Clay-work involves associate degree intense and powerful tactile expertise of touching and tactile
involvement. Touch was known joined of the primary sensory responses to develop in humans
(Frank, 1957; Ashley Montagu, 1978). Tactile contact is really the primary mode of
communication that associate degree kid learns. For humans, the first stages of life area unit
dominated by oral and skin contact between kid and caregiver (Hunter & Struve, 1998). Thus,
clay-work involves an awfully primal mode of expression and communication. Touch in clay-work
also requires body movements in endless opportunities for touching and modeling.
Thus clay-work
makes possible an entire non-verbal language or communication for the creator, through which his
or her mental realm, emotional life, and primary object relations can be expressed.

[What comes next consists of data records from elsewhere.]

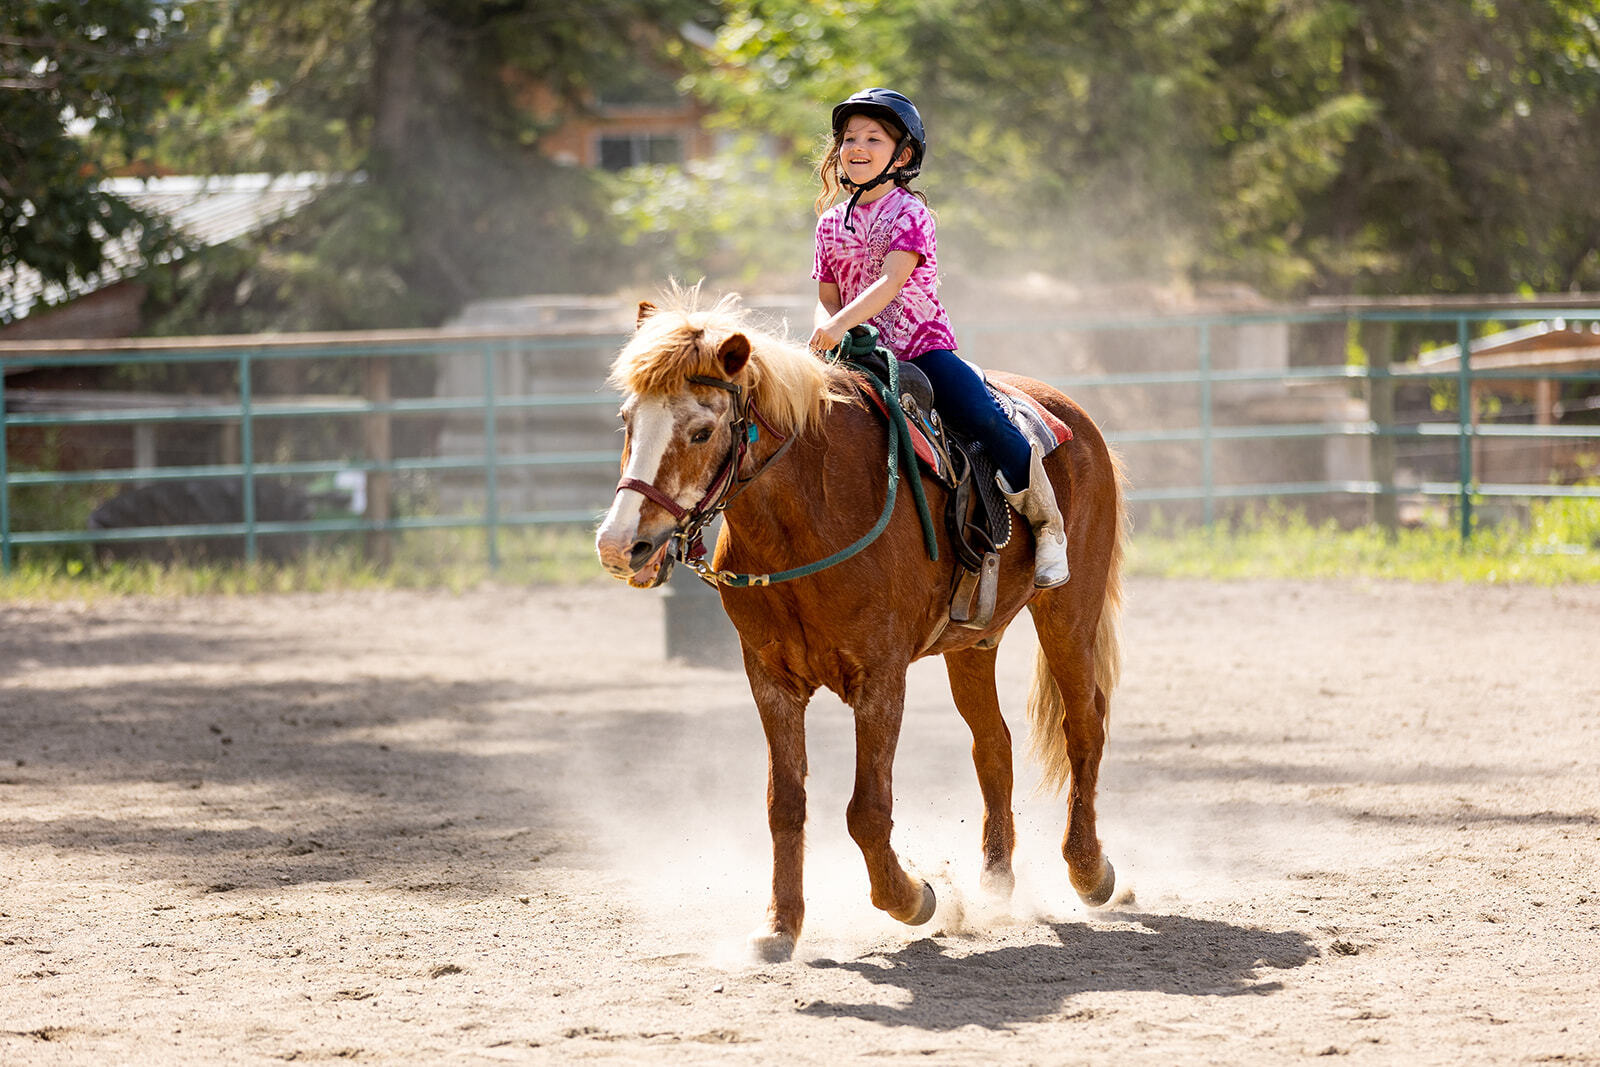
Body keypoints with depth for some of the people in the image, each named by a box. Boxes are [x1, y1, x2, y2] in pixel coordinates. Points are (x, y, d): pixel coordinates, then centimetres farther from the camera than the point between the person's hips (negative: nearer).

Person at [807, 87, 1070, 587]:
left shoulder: (908, 212, -7)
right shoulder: (831, 223, 9)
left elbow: (891, 282, -21)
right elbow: (828, 297, 10)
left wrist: (842, 322, -35)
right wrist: (824, 328, -15)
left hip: (924, 344, -5)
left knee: (985, 420, -22)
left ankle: (1047, 525, -8)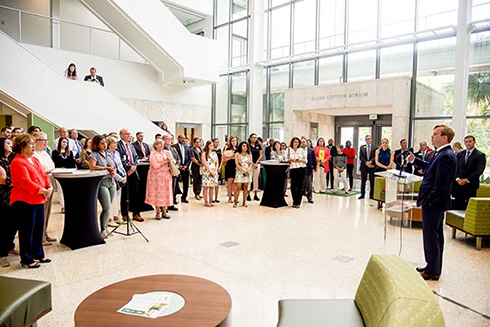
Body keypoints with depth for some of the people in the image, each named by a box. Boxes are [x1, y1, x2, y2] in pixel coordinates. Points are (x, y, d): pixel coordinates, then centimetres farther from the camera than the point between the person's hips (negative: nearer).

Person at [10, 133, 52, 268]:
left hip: (38, 200, 9)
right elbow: (26, 182, -22)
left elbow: (43, 175, 13)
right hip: (24, 202, -9)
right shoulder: (18, 163, -15)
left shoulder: (34, 159, 13)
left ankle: (38, 254, 30)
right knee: (27, 231, 2)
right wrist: (42, 190, -20)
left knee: (38, 229, 16)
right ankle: (26, 260, 16)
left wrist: (49, 187, -4)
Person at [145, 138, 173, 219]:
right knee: (157, 193, -1)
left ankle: (164, 212, 11)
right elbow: (155, 165, -14)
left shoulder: (167, 152, 11)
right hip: (156, 176, -4)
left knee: (166, 193, 3)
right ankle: (158, 213, 8)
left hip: (166, 176, 4)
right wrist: (165, 162, -10)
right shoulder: (153, 154, -3)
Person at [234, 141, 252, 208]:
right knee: (238, 187, -9)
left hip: (248, 172, 3)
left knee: (246, 187, 3)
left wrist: (247, 170, -11)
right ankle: (235, 202, -5)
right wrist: (244, 170, -14)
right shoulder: (237, 154, 2)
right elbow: (237, 164, -5)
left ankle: (244, 202, 9)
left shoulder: (249, 155, 11)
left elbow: (250, 164, 8)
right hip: (240, 172, -3)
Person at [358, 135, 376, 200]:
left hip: (372, 166, -1)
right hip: (364, 166, 1)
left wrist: (370, 162, -19)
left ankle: (371, 195, 10)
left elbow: (375, 157, -5)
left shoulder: (375, 147, 4)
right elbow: (361, 157, 1)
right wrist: (366, 162, -13)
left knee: (372, 181, 2)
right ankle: (362, 194, 11)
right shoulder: (362, 147, 9)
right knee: (363, 181, 5)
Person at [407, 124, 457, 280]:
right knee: (436, 236, 19)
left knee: (431, 236, 1)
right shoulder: (442, 154, 9)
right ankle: (434, 267, 33)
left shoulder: (446, 156, -22)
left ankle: (432, 271, 15)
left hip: (434, 203, -10)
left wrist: (427, 200, -20)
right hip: (437, 202, 10)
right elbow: (429, 167, 21)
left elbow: (441, 184, -25)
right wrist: (414, 160, 11)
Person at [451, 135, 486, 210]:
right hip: (458, 185, 4)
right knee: (457, 206, 4)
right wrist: (457, 178, -8)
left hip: (471, 185, -4)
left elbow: (479, 170, -9)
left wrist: (467, 180, -17)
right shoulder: (460, 154, 14)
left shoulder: (480, 155, 0)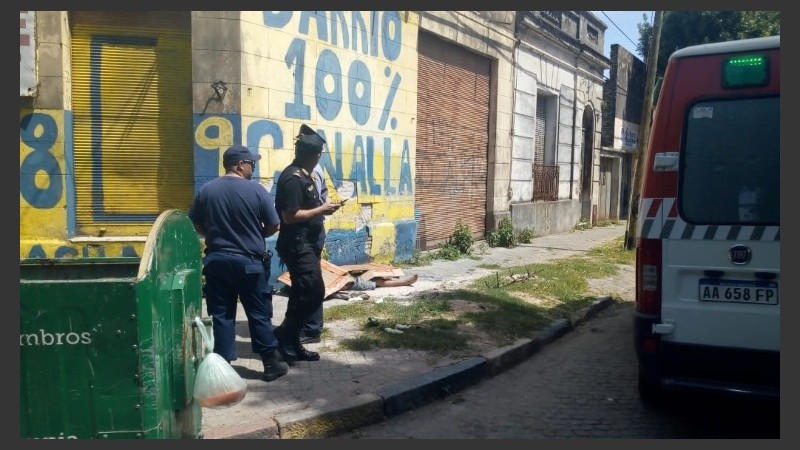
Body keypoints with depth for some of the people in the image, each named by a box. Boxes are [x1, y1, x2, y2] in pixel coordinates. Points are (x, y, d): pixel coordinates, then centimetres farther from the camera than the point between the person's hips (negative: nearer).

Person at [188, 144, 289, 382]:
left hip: (217, 261, 3)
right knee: (259, 314, 6)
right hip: (249, 262, -3)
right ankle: (271, 363, 12)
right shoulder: (256, 190, -10)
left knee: (221, 315, 9)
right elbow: (274, 226, -5)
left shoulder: (206, 190, 0)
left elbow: (196, 226, 7)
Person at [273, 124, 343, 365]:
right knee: (314, 292, -10)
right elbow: (289, 216, -22)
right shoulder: (293, 178, -18)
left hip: (307, 244, 10)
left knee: (303, 294, 11)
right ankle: (282, 335, 4)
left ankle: (291, 344, 19)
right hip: (297, 246, -10)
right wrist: (321, 210, -16)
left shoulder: (303, 175, 13)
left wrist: (322, 207, 7)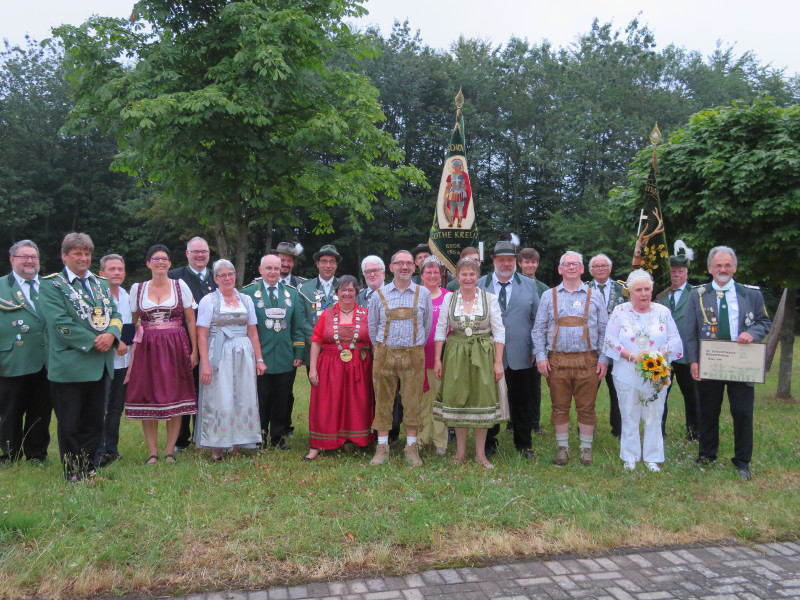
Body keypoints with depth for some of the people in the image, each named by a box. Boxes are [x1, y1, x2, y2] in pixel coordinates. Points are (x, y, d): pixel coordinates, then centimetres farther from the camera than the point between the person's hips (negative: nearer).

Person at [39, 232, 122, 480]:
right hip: (70, 364, -6)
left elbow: (114, 313, 11)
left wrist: (111, 334, -11)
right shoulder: (51, 285, -4)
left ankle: (89, 469, 23)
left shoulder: (101, 283, 16)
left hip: (99, 364, 6)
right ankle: (73, 474, 16)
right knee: (70, 425, 4)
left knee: (94, 422, 12)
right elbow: (60, 322, -14)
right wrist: (93, 342, -17)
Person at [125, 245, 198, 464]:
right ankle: (152, 452, 9)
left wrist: (194, 351, -2)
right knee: (148, 399, 1)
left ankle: (170, 450, 10)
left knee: (175, 398, 1)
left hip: (175, 348, -1)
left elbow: (191, 321, 3)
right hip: (146, 349, 1)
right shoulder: (137, 289, 7)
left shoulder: (180, 286, 2)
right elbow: (132, 322, 12)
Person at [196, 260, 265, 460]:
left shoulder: (246, 300, 11)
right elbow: (202, 335, -6)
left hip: (244, 355, 4)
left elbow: (253, 332, 11)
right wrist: (205, 364, -14)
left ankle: (237, 443, 16)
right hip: (218, 355, -3)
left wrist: (259, 359, 5)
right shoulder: (208, 300, 0)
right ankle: (216, 447, 10)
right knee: (219, 400, -1)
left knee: (243, 398, 5)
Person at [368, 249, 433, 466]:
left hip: (414, 355, 0)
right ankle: (382, 447, 15)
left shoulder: (423, 294, 3)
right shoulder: (379, 295, 3)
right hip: (385, 354, 0)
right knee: (383, 401, 4)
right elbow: (372, 326, 12)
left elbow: (428, 325, 12)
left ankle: (411, 447, 15)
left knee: (413, 402, 3)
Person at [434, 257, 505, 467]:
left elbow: (499, 332, -3)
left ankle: (480, 453, 16)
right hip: (456, 354, 1)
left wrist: (498, 361, -8)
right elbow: (441, 330, 4)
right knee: (457, 401, 6)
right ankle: (460, 451, 20)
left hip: (483, 355, -1)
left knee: (482, 401, 3)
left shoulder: (490, 299, -2)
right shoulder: (449, 298, 3)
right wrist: (437, 359, 0)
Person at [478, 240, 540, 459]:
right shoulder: (479, 285, 5)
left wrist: (536, 349, 2)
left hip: (521, 356, 1)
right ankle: (489, 443, 24)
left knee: (522, 404, 9)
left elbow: (537, 319, 8)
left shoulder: (529, 285, 7)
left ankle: (524, 444, 26)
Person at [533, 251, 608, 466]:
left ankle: (586, 449, 18)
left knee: (586, 408, 4)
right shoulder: (549, 296, 8)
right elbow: (539, 329, 6)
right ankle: (562, 448, 19)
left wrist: (603, 359, 0)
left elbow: (604, 330, 8)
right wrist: (541, 357, -4)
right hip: (557, 361, 0)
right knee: (560, 407, 6)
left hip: (588, 361, 0)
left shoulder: (594, 297, 9)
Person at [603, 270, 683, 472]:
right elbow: (611, 340, -5)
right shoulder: (620, 311, 0)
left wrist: (659, 355, -16)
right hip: (627, 375, -1)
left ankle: (653, 457, 21)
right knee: (629, 417, 8)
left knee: (654, 417, 7)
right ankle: (630, 457, 21)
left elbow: (675, 340, 1)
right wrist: (631, 356, -17)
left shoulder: (663, 312, 4)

The researcher chose to use concepts from attachment and object-relation theories to describe the
inner processes that are relevant to clay-work. The central assumption of attachment theory is that
humans form close emotional bonds with significant others (Bowlby, 1969, 1973, 1979, & 1980),
which facilitate the development of mental representations of self and different, or internal
working models (Pietromonaco & Barrett, 2000).
According to attachment theory, there are two
consecutive working models of attachment: an unconscious, fairly primitive model that a person
develops during the early years of life, and later a second model, which is more sophisticated,
linguistic and conscious. The two models operate simultaneously (Bowlby, 1979): mental
representations regarding self and others develop from procedural and sensorimotor
representations (Case, 1996; Crittenden, 1990) that have no linguistic coding because they were
developed within the pre-verbal part (Nelson, 1996). Our assumption is that non-verbal modes of
expression, including art, can function as a way of communicating these procedural
representations. This is especially true with regard to clay-work, which taps into primary modes of
communication and e.g. through bit) and is thereby joined to actual past recollections and feelings
that were encoded through touch and movement. In this respect, clay-work may perform as a
central window to those unconscious, non-verbal representations and will be particularly useful
with folks that notice it arduous to specific themselves verbally or who are very defensive. It is
advocated by many psychotherapists as one of the primary devices for helping clients to explore
difficult concepts and express fundamental emotions in a non-verbal manner (Freud 2006).